A knocking on his window brought him out of the reverie. Behr turned and looked into the black eyes and glowing cigarette tip of Neil Ratay, the crime reporter. Behr lowered the window. “Hey, Neil,” he said.
“Frank.”
“Been reading you,” Behr said.
“I thank ye,” Ratay said with a nod.
“What’re you leaving out?” Behr asked. It was a question that used to be pro forma when he was on the force and would run into a reporter at a bar. Ratay shot out a little laugh. He’d heard the question plenty in his day, too.
“All right,” Ratay said. He took a last drag and fired the butt across the hood of Behr’s car into traffic. “The abandoned house with the bodies. It wasn’t really a derelict. It was a pea shake.”
“Really?” Behr said, allowing himself to sound surprised. “How do you know?”

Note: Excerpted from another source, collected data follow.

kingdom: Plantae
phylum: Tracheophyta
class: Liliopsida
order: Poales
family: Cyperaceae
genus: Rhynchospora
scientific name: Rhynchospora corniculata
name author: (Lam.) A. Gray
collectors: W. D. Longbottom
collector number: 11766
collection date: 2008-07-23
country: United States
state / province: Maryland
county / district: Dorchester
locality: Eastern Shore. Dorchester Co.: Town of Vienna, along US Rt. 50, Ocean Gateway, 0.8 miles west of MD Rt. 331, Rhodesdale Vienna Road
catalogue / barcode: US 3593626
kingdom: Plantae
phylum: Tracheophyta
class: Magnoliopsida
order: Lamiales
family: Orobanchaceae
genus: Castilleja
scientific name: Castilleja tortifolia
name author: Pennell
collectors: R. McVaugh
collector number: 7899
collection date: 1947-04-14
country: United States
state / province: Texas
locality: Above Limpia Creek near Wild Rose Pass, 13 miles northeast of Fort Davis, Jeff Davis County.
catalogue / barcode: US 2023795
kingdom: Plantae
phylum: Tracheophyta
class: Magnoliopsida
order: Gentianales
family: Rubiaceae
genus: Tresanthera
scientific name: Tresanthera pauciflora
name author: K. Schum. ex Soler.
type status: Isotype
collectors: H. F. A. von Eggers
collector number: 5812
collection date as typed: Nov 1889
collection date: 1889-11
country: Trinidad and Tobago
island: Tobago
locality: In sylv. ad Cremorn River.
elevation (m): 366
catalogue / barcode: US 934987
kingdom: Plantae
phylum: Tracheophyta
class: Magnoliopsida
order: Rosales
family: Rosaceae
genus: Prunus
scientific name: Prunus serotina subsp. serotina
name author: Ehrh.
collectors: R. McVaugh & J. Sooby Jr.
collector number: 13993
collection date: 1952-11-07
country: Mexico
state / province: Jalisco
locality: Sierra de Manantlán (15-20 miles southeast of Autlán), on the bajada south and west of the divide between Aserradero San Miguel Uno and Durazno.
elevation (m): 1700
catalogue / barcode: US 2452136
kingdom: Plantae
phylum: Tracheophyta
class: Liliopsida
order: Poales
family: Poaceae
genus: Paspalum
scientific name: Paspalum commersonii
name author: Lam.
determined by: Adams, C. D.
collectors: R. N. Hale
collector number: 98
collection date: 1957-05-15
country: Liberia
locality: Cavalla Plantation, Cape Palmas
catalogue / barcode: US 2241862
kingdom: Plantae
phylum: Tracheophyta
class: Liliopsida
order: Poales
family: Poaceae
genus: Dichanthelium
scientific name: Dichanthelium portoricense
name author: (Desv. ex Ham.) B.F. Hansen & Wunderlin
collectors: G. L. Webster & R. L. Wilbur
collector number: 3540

“Well, for one, it wasn’t stripped.” He didn’t have to explain to Behr that it didn’t take long for a truly abandoned house in certain parts of Indianapolis to be set upon like a carcass in the Sahara. Urban vultures descended, removing sinks, tubs, radiators, ductwork, appliances, molding, and wood flooring. They even tore out wiring and copper piping for sale or use elsewhere. “And they’ve found other evidence.”
“Gambling instruments?” Behr asked.
Ratay nodded.
“What’s it about?” Behr wondered. “Turf war?”
“I don’t know,” Ratay shrugged, leaving Behr sure that he did know more. “As always, we will see…”
“Guess we will,” Behr said. It must have been some bargain that Pomeroy had struck for the reporter to sit on what he knew. Behr could only guess at what future “get” he’d been offered. It was a hell of a chit for him to hold. Behr used to have a few like it a long, long time ago.